Keypoint coordinate data:

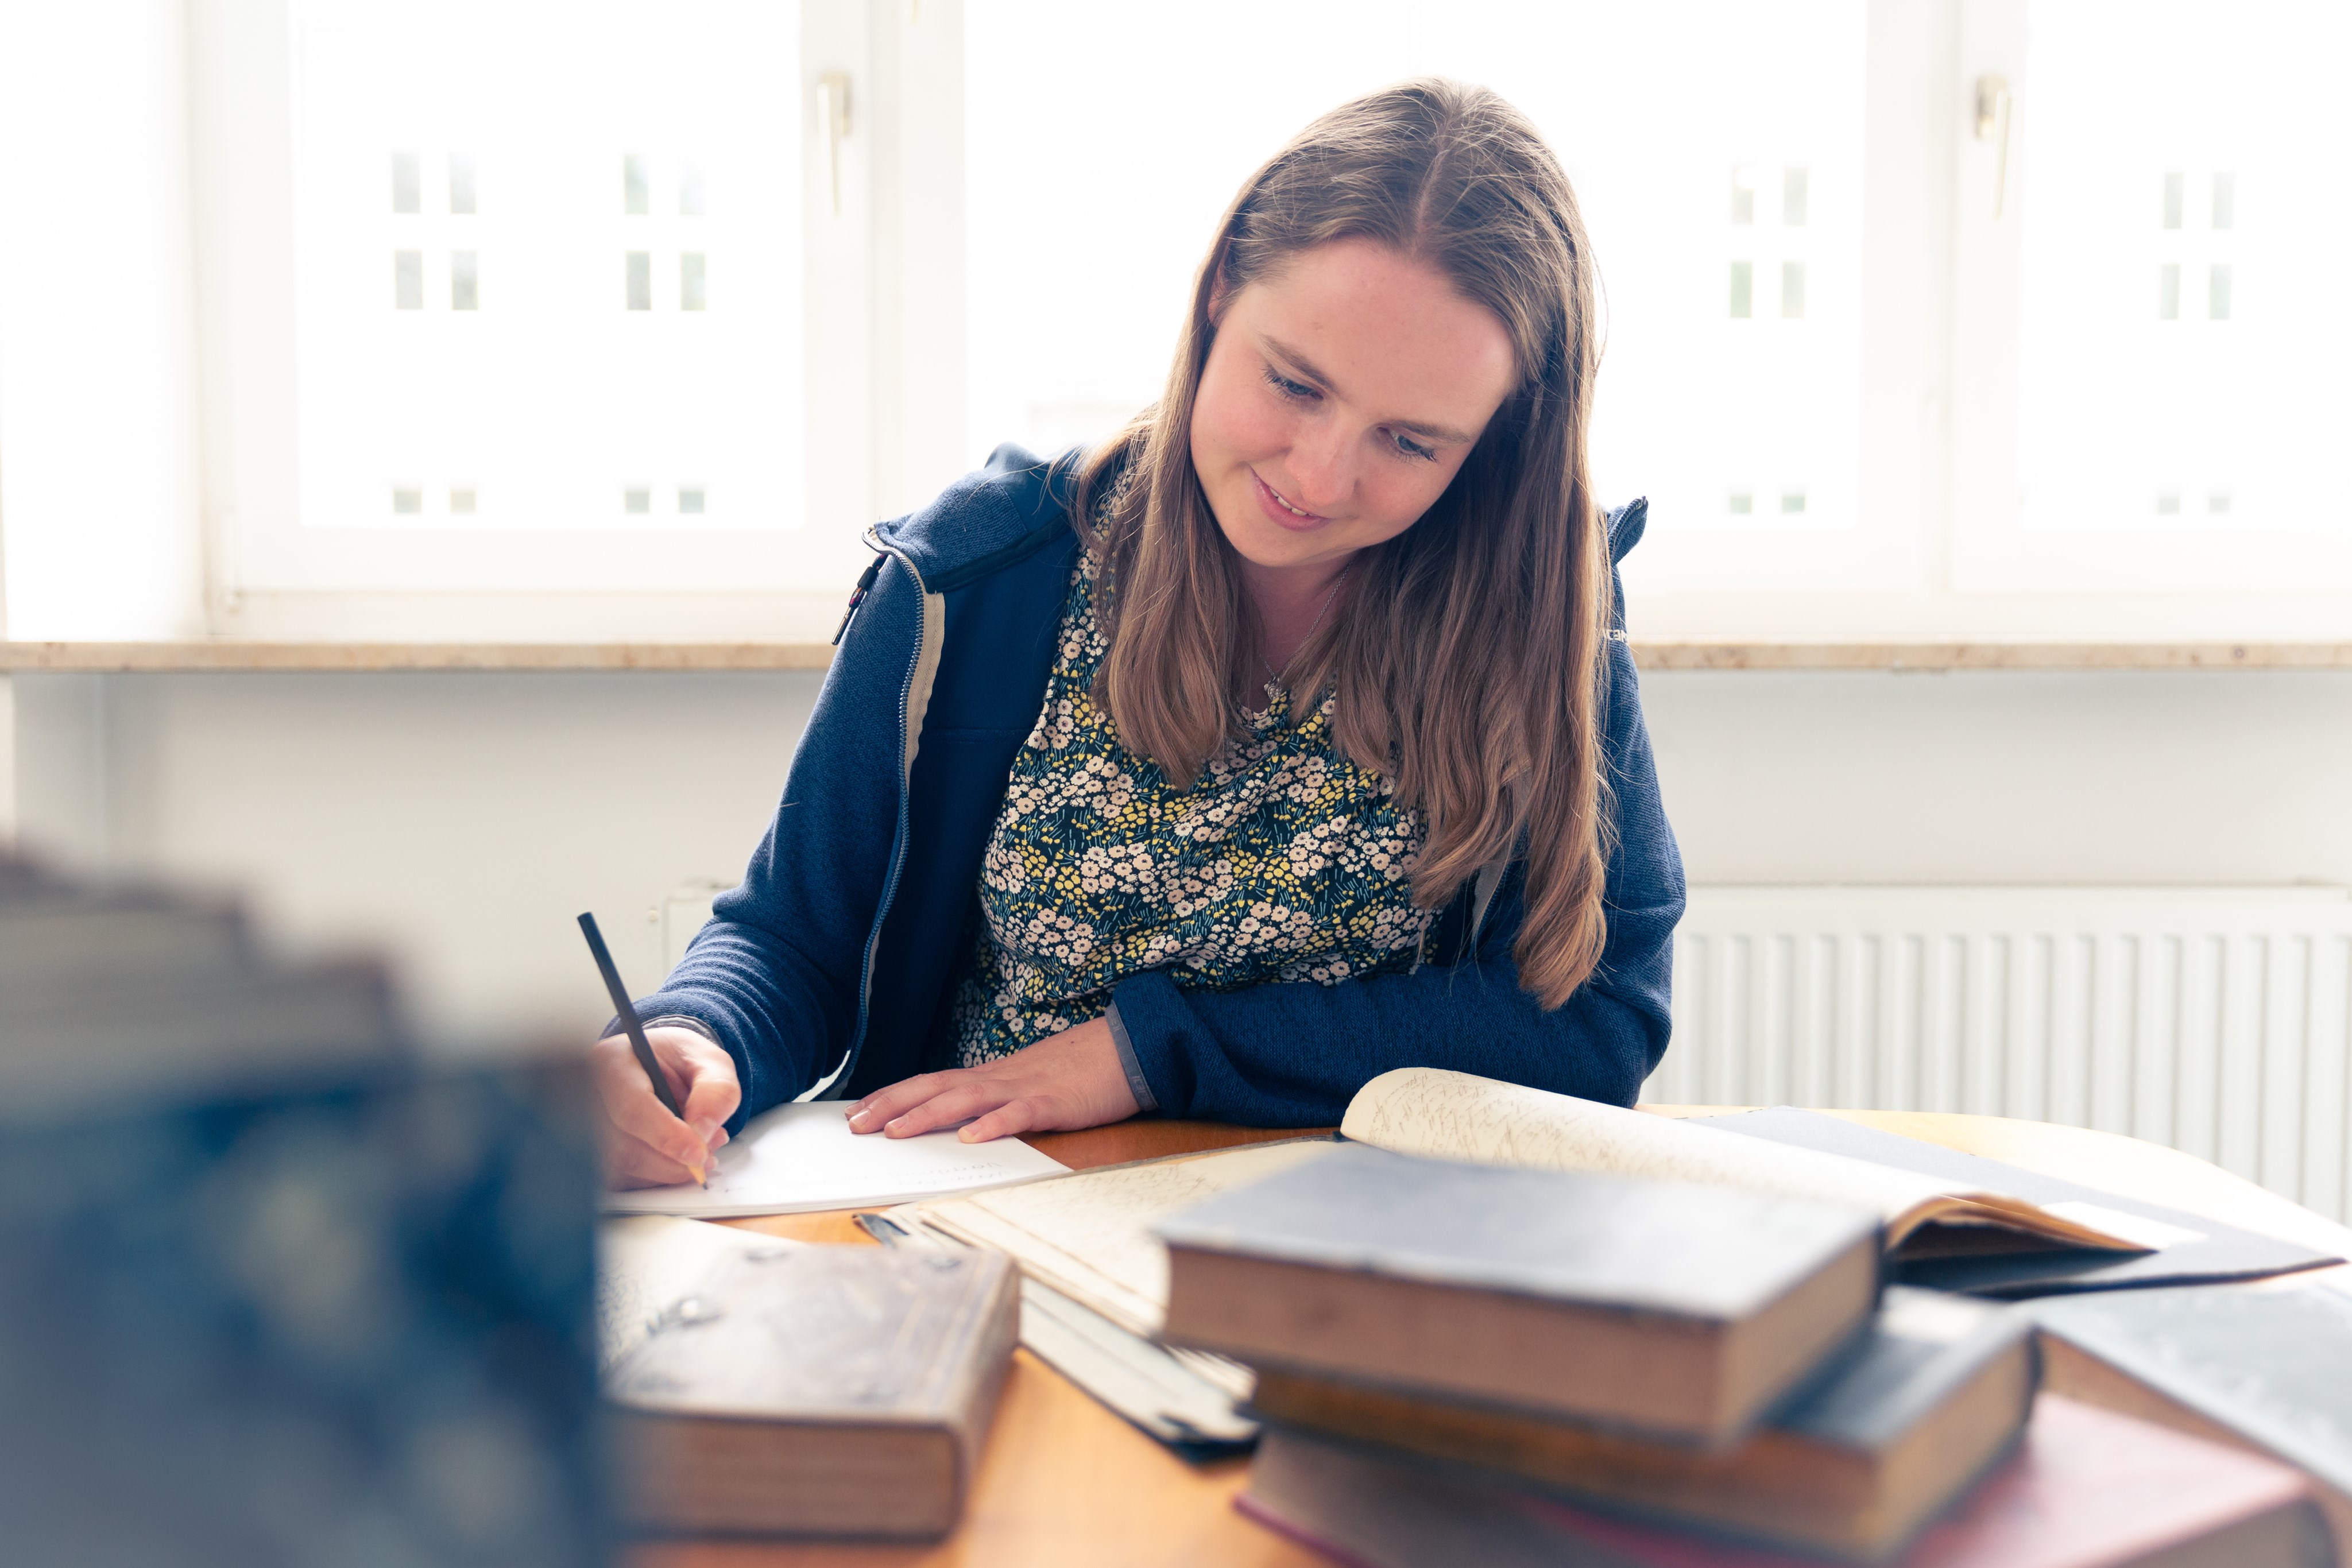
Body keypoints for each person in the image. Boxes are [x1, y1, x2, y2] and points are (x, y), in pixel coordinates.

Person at [595, 78, 1685, 1188]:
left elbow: (1596, 1025)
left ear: (1499, 440)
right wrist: (696, 1036)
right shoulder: (981, 573)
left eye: (1411, 442)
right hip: (974, 1207)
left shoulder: (1544, 611)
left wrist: (1147, 1055)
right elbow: (795, 938)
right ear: (1218, 293)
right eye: (1294, 383)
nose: (1319, 478)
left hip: (1368, 1237)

◆ EXERCISE:
If a record contains a picture, drop the picture and repeat the rest exactly.

◆ ANSWER TO THIS TASK:
Body keypoints for each person in the image. Boxes are [x1, y1, x2, y2] and points are (x, y), in pixel coordinates.

Person at [595, 78, 1685, 1188]:
left elbow: (1596, 1025)
left ear: (1499, 440)
right wrist: (696, 1036)
right shoulder: (981, 573)
left eye: (1411, 442)
right hip: (974, 1207)
left shoulder: (1544, 611)
left wrist: (1147, 1055)
right elbow: (795, 938)
right ear: (1218, 293)
right eye: (1294, 383)
nose: (1319, 478)
left hip: (1368, 1237)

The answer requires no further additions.